Go through the listing below. Copy each line that has the string "wrist".

==============================

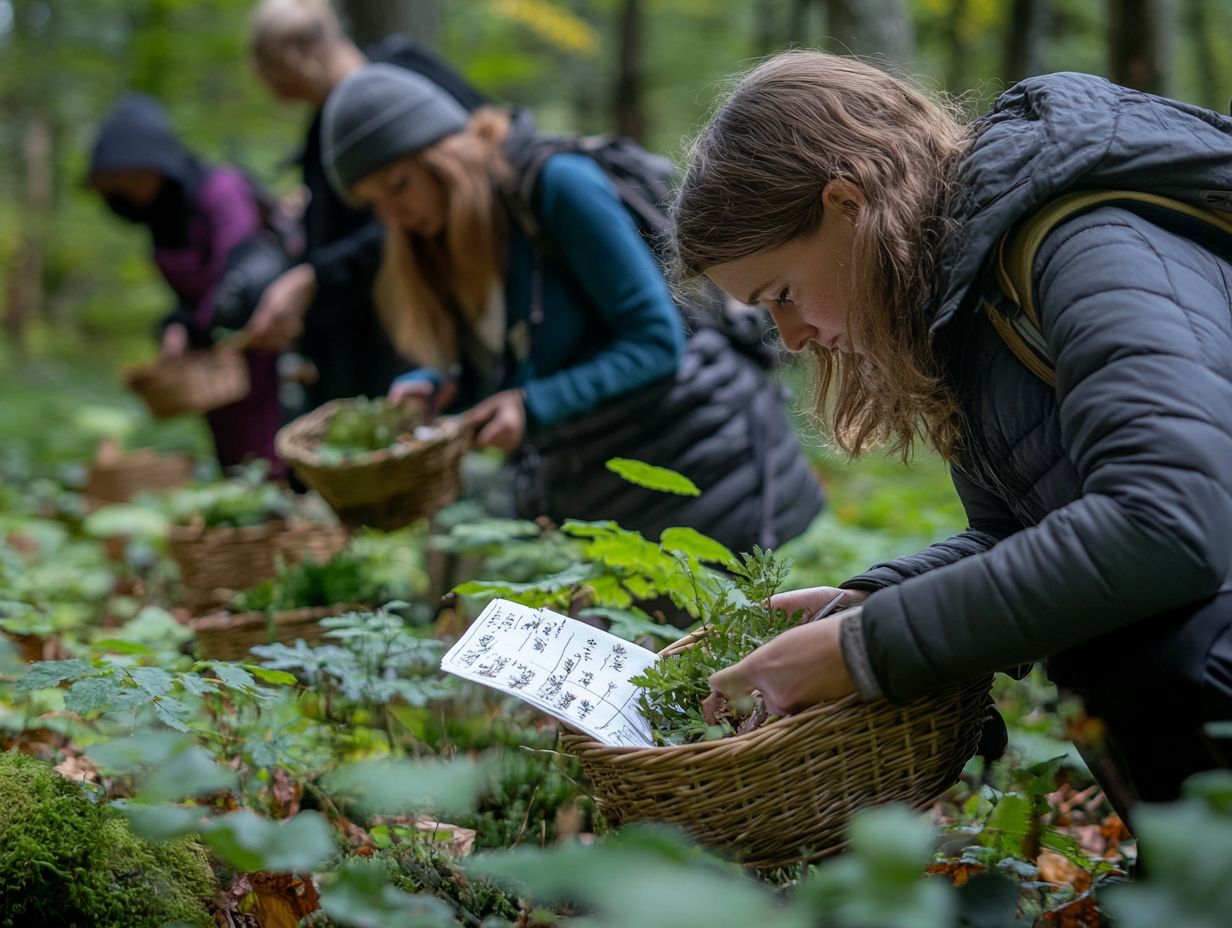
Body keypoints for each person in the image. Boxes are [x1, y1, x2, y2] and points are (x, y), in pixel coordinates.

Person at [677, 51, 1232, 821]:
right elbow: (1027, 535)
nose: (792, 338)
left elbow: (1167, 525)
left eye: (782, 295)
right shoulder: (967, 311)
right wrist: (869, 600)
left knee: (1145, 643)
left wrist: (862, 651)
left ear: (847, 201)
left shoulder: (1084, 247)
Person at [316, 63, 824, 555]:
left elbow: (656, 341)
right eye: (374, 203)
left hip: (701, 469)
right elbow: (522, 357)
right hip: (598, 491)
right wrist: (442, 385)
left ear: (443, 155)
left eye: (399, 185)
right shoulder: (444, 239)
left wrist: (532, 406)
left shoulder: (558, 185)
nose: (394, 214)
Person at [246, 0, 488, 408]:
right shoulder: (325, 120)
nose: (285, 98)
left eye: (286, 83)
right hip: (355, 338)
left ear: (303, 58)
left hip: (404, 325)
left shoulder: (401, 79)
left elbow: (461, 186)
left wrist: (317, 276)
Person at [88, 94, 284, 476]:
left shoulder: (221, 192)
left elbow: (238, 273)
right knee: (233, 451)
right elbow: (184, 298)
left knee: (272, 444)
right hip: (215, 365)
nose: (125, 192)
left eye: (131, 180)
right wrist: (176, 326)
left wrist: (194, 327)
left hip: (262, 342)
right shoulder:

==============================

● SOLUTION FOR THIS PROBLEM:
right wrist: (869, 600)
left wrist: (862, 651)
right wrist: (442, 385)
left wrist: (532, 406)
left wrist: (317, 276)
right wrist: (176, 326)
left wrist: (194, 327)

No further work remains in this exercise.